(Data items)
[Begin]

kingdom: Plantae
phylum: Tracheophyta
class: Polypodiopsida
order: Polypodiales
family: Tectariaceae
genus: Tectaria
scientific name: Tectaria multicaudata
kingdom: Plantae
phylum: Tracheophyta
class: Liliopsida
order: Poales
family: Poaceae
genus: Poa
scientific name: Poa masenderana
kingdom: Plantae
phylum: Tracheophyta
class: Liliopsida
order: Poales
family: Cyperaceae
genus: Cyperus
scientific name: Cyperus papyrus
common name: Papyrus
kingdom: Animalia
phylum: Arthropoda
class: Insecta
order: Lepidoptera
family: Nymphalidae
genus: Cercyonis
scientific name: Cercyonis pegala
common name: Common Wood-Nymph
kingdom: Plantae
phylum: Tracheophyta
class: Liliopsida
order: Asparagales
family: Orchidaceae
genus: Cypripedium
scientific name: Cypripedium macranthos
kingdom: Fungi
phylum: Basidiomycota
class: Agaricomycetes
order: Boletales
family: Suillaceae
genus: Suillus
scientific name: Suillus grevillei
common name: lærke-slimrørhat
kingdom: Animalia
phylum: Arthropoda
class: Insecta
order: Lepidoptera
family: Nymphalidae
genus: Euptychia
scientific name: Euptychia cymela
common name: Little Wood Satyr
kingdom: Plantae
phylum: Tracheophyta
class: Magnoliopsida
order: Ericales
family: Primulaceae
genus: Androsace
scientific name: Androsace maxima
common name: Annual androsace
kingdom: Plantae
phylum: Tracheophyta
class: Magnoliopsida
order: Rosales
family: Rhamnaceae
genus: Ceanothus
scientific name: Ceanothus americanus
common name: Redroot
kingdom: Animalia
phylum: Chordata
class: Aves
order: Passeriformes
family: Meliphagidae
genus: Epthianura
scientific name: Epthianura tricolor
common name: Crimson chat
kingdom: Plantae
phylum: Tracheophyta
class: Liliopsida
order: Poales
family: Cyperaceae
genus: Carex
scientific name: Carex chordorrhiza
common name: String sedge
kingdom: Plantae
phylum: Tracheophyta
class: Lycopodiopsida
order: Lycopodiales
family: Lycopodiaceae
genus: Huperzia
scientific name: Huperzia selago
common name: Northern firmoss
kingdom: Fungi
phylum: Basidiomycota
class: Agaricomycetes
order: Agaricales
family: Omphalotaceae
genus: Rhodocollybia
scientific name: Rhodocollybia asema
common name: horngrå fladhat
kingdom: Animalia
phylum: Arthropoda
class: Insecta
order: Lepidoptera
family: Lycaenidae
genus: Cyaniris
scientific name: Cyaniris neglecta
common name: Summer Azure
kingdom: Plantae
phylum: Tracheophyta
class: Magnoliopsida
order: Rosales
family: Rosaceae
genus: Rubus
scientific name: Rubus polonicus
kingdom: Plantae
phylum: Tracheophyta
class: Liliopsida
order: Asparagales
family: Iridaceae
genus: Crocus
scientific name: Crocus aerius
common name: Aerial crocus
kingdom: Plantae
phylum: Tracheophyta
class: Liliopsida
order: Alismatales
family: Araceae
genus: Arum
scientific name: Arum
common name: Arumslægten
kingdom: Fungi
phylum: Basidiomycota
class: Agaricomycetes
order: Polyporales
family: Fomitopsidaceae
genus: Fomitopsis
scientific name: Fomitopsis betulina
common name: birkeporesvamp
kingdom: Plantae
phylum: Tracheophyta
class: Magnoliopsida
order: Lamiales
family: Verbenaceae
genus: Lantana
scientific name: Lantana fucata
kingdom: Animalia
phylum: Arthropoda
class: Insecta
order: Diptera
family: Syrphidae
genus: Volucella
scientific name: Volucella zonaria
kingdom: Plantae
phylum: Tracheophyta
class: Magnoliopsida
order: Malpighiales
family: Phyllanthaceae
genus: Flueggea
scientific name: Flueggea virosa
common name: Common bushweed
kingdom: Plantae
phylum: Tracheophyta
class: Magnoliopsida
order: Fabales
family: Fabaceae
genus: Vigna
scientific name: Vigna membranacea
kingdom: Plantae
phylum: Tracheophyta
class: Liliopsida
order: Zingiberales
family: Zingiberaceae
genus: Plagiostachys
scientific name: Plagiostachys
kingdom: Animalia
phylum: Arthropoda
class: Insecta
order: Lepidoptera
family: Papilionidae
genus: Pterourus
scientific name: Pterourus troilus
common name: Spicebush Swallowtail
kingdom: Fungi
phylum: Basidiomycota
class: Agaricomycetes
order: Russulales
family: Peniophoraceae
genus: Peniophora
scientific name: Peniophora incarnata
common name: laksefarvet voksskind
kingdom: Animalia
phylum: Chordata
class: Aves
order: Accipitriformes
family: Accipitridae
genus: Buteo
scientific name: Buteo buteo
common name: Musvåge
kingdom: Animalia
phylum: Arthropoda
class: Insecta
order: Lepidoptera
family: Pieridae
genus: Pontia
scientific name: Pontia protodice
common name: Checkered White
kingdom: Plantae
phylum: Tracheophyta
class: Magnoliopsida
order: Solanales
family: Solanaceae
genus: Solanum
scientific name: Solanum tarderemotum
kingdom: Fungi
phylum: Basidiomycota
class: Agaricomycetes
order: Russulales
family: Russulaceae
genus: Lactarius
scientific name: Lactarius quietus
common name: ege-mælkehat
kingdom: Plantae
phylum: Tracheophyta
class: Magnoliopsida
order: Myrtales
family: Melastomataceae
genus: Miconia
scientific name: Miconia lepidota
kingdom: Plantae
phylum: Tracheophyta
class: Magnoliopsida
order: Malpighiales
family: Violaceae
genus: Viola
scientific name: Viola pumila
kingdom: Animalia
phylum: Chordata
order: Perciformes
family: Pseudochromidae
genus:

[End]

- Goal of the exercise
Please copy out all of the material above, line by line, without changing a single character.

- Finished answer
kingdom: Plantae
phylum: Tracheophyta
class: Polypodiopsida
order: Polypodiales
family: Tectariaceae
genus: Tectaria
scientific name: Tectaria multicaudata
kingdom: Plantae
phylum: Tracheophyta
class: Liliopsida
order: Poales
family: Poaceae
genus: Poa
scientific name: Poa masenderana
kingdom: Plantae
phylum: Tracheophyta
class: Liliopsida
order: Poales
family: Cyperaceae
genus: Cyperus
scientific name: Cyperus papyrus
common name: Papyrus
kingdom: Animalia
phylum: Arthropoda
class: Insecta
order: Lepidoptera
family: Nymphalidae
genus: Cercyonis
scientific name: Cercyonis pegala
common name: Common Wood-Nymph
kingdom: Plantae
phylum: Tracheophyta
class: Liliopsida
order: Asparagales
family: Orchidaceae
genus: Cypripedium
scientific name: Cypripedium macranthos
kingdom: Fungi
phylum: Basidiomycota
class: Agaricomycetes
order: Boletales
family: Suillaceae
genus: Suillus
scientific name: Suillus grevillei
common name: lærke-slimrørhat
kingdom: Animalia
phylum: Arthropoda
class: Insecta
order: Lepidoptera
family: Nymphalidae
genus: Euptychia
scientific name: Euptychia cymela
common name: Little Wood Satyr
kingdom: Plantae
phylum: Tracheophyta
class: Magnoliopsida
order: Ericales
family: Primulaceae
genus: Androsace
scientific name: Androsace maxima
common name: Annual androsace
kingdom: Plantae
phylum: Tracheophyta
class: Magnoliopsida
order: Rosales
family: Rhamnaceae
genus: Ceanothus
scientific name: Ceanothus americanus
common name: Redroot
kingdom: Animalia
phylum: Chordata
class: Aves
order: Passeriformes
family: Meliphagidae
genus: Epthianura
scientific name: Epthianura tricolor
common name: Crimson chat
kingdom: Plantae
phylum: Tracheophyta
class: Liliopsida
order: Poales
family: Cyperaceae
genus: Carex
scientific name: Carex chordorrhiza
common name: String sedge
kingdom: Plantae
phylum: Tracheophyta
class: Lycopodiopsida
order: Lycopodiales
family: Lycopodiaceae
genus: Huperzia
scientific name: Huperzia selago
common name: Northern firmoss
kingdom: Fungi
phylum: Basidiomycota
class: Agaricomycetes
order: Agaricales
family: Omphalotaceae
genus: Rhodocollybia
scientific name: Rhodocollybia asema
common name: horngrå fladhat
kingdom: Animalia
phylum: Arthropoda
class: Insecta
order: Lepidoptera
family: Lycaenidae
genus: Cyaniris
scientific name: Cyaniris neglecta
common name: Summer Azure
kingdom: Plantae
phylum: Tracheophyta
class: Magnoliopsida
order: Rosales
family: Rosaceae
genus: Rubus
scientific name: Rubus polonicus
kingdom: Plantae
phylum: Tracheophyta
class: Liliopsida
order: Asparagales
family: Iridaceae
genus: Crocus
scientific name: Crocus aerius
common name: Aerial crocus
kingdom: Plantae
phylum: Tracheophyta
class: Liliopsida
order: Alismatales
family: Araceae
genus: Arum
scientific name: Arum
common name: Arumslægten
kingdom: Fungi
phylum: Basidiomycota
class: Agaricomycetes
order: Polyporales
family: Fomitopsidaceae
genus: Fomitopsis
scientific name: Fomitopsis betulina
common name: birkeporesvamp
kingdom: Plantae
phylum: Tracheophyta
class: Magnoliopsida
order: Lamiales
family: Verbenaceae
genus: Lantana
scientific name: Lantana fucata
kingdom: Animalia
phylum: Arthropoda
class: Insecta
order: Diptera
family: Syrphidae
genus: Volucella
scientific name: Volucella zonaria
kingdom: Plantae
phylum: Tracheophyta
class: Magnoliopsida
order: Malpighiales
family: Phyllanthaceae
genus: Flueggea
scientific name: Flueggea virosa
common name: Common bushweed
kingdom: Plantae
phylum: Tracheophyta
class: Magnoliopsida
order: Fabales
family: Fabaceae
genus: Vigna
scientific name: Vigna membranacea
kingdom: Plantae
phylum: Tracheophyta
class: Liliopsida
order: Zingiberales
family: Zingiberaceae
genus: Plagiostachys
scientific name: Plagiostachys
kingdom: Animalia
phylum: Arthropoda
class: Insecta
order: Lepidoptera
family: Papilionidae
genus: Pterourus
scientific name: Pterourus troilus
common name: Spicebush Swallowtail
kingdom: Fungi
phylum: Basidiomycota
class: Agaricomycetes
order: Russulales
family: Peniophoraceae
genus: Peniophora
scientific name: Peniophora incarnata
common name: laksefarvet voksskind
kingdom: Animalia
phylum: Chordata
class: Aves
order: Accipitriformes
family: Accipitridae
genus: Buteo
scientific name: Buteo buteo
common name: Musvåge
kingdom: Animalia
phylum: Arthropoda
class: Insecta
order: Lepidoptera
family: Pieridae
genus: Pontia
scientific name: Pontia protodice
common name: Checkered White
kingdom: Plantae
phylum: Tracheophyta
class: Magnoliopsida
order: Solanales
family: Solanaceae
genus: Solanum
scientific name: Solanum tarderemotum
kingdom: Fungi
phylum: Basidiomycota
class: Agaricomycetes
order: Russulales
family: Russulaceae
genus: Lactarius
scientific name: Lactarius quietus
common name: ege-mælkehat
kingdom: Plantae
phylum: Tracheophyta
class: Magnoliopsida
order: Myrtales
family: Melastomataceae
genus: Miconia
scientific name: Miconia lepidota
kingdom: Plantae
phylum: Tracheophyta
class: Magnoliopsida
order: Malpighiales
family: Violaceae
genus: Viola
scientific name: Viola pumila
kingdom: Animalia
phylum: Chordata
order: Perciformes
family: Pseudochromidae
genus:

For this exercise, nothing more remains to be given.